AI regulation (109). Strong calls for CDS transparency requirements to cover AI, not be removed
Data privacy (105). Concerns that relaxing standards creates new privacy risks
Coordinated campaigns#
22.8% of comments came from organized campaigns — legal networks, vendor blocs, clinician coalitions, and government opposition groups. This isn’t unusual in federal rulemaking, but it’s worth knowing. The analysis identifies five distinct campaigns and lets you see which comments are independent versus coordinated.
How I Built It#
The analysis site is at hti5.org. It’s open source. Every piece of the pipeline is published.
The pipeline#
Data collection: All 305 submissions downloaded from regulations.gov (298 unique after deduplication)
AI-assisted summarization: Each comment was summarized, classified by position, tagged with themes, and categorized by organization type
Quality assessment: Every comment scored on understanding of the proposed rule (0–5) and whether its recommendations are a “logical outgrowth” - the legal standard for valid rulemaking comments
Provision and posture analysis: AI-assisted identification of which specific NPRM provision each comment addresses, with a recommended agency response
Why transparency matters here#
When you use AI to analyze public comments on a federal rule, credibility is everything. If the analysis looks biased, it’s worse than no analysis.

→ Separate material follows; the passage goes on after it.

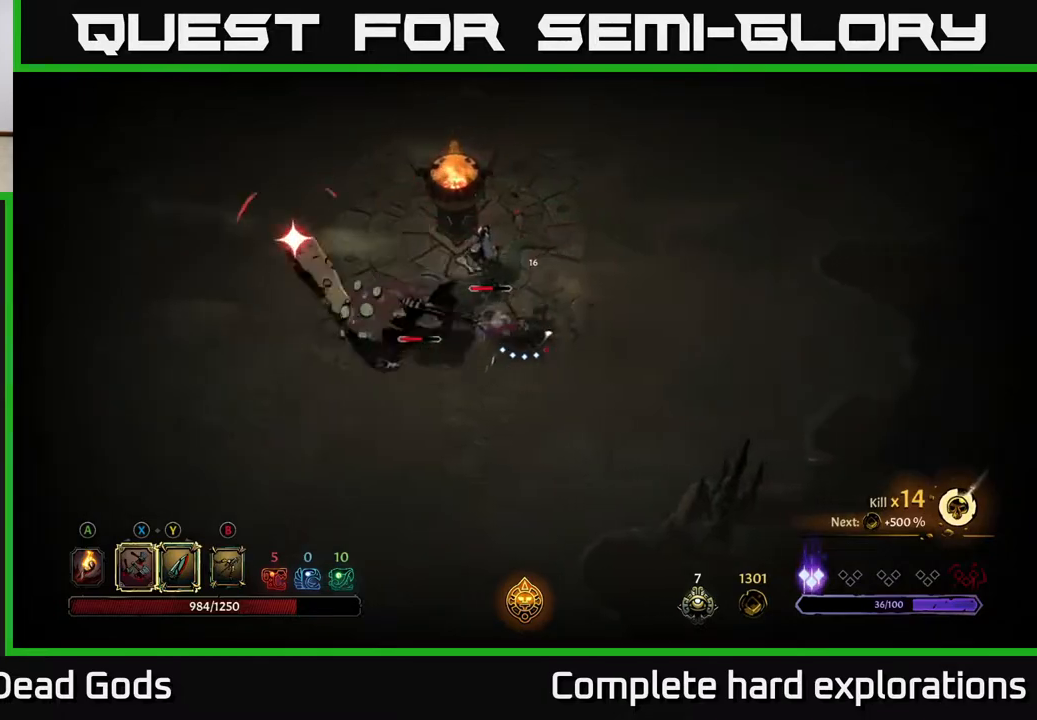
{"buttons": ["X"], "left_stick": "left", "right_stick": "center", "events": [[167, "left_stick", "left"], [217, "X", "down"], [317, "X", "up"], [450, "X", "down"]]}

So I published everything:
The exact prompts used for assessment
The scoring methodology and rubric
Every script used to generate scores
The full NPRM text used as ground truth
A dedicated Process page explaining the entire pipeline
No cherry-picking. No filtering. No steering toward conclusions. All 298 comments analyzed identically. If you think the analysis is wrong, you can check it, and you can tell me (by clicking the “comments” link.
Iterating in the open#
The analysis wasn’t perfect on the first pass. The initial version used keyword-counting heuristics to identify which rule provision a comment addressed. Spot-checking revealed that 55% of comments were lumped into “multiple provisions” with generic boilerplate rationales. I documented the problem, rebuilt the analysis with AI-assisted comment-level review, and published the fix.

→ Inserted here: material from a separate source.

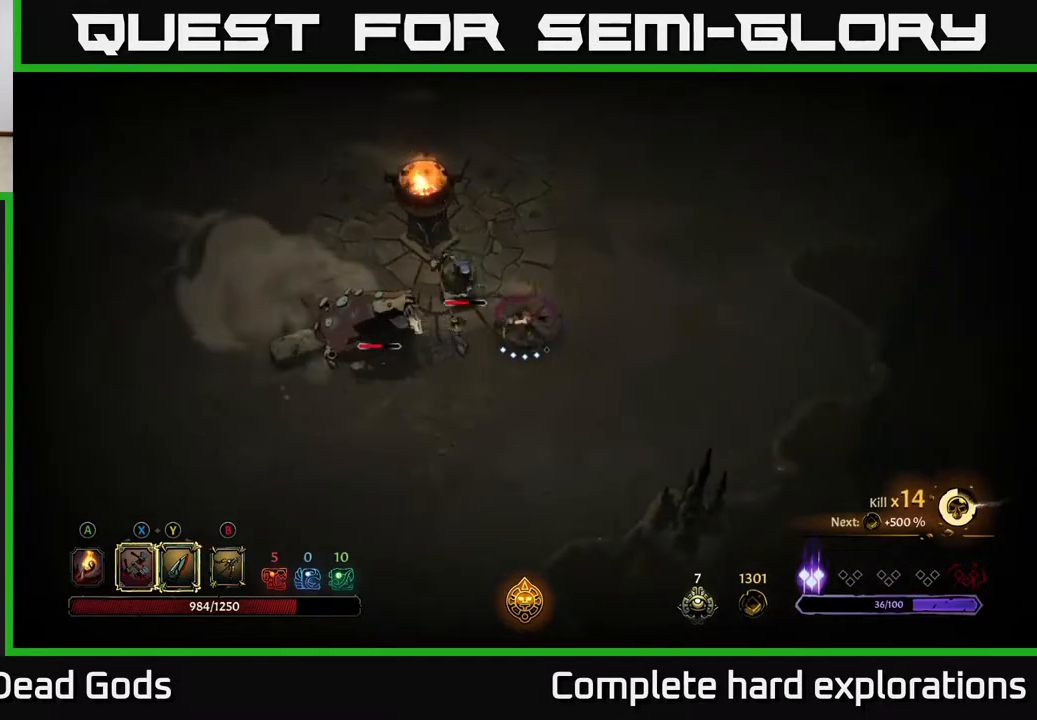
{"buttons": [], "left_stick": "left", "right_stick": "center", "events": [[50, "X", "up"], [267, "X", "down"], [367, "X", "up"]]}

This is the kind of correction that usually happens behind closed doors. I’d rather do it in the open.
What ONC Should Hear#
Based on the comment record, seven policy recommendations emerged. The most important:
Retain all safety certification requirements. Modernize, don’t remove. The patient safety community — ECRI, the Anesthesia Patient Safety Foundation, the AMA, and individual clinicians — unanimously opposed removing safety criteria established in response to documented patient harm. As I put it in my comments: “We do not remove seatbelt requirements because cars have seatbelts. The requirement is what made them so.”
The other recommendations cover phasing the C-CDA transition, strengthening CDS transparency for AI systems, protecting USCDI data classes for vulnerable populations, and improving information blocking enforcement.
Why I Built This#
Federal rulemaking comments are public. They’re also nearly impossible to read. Regulations.gov gives you a list of PDFs. If you want to understand what 298 commenters actually said in aggregate, with themes and patterns - you’re on your own.
I think that’s a problem. Public comments are supposed to inform policy. If nobody can read them, they can’t do their job.
So I built a tool that makes them readable, searchable, and analyzable. It’s not perfect, but it’s a start. And because every piece is open source, anyone can improve it.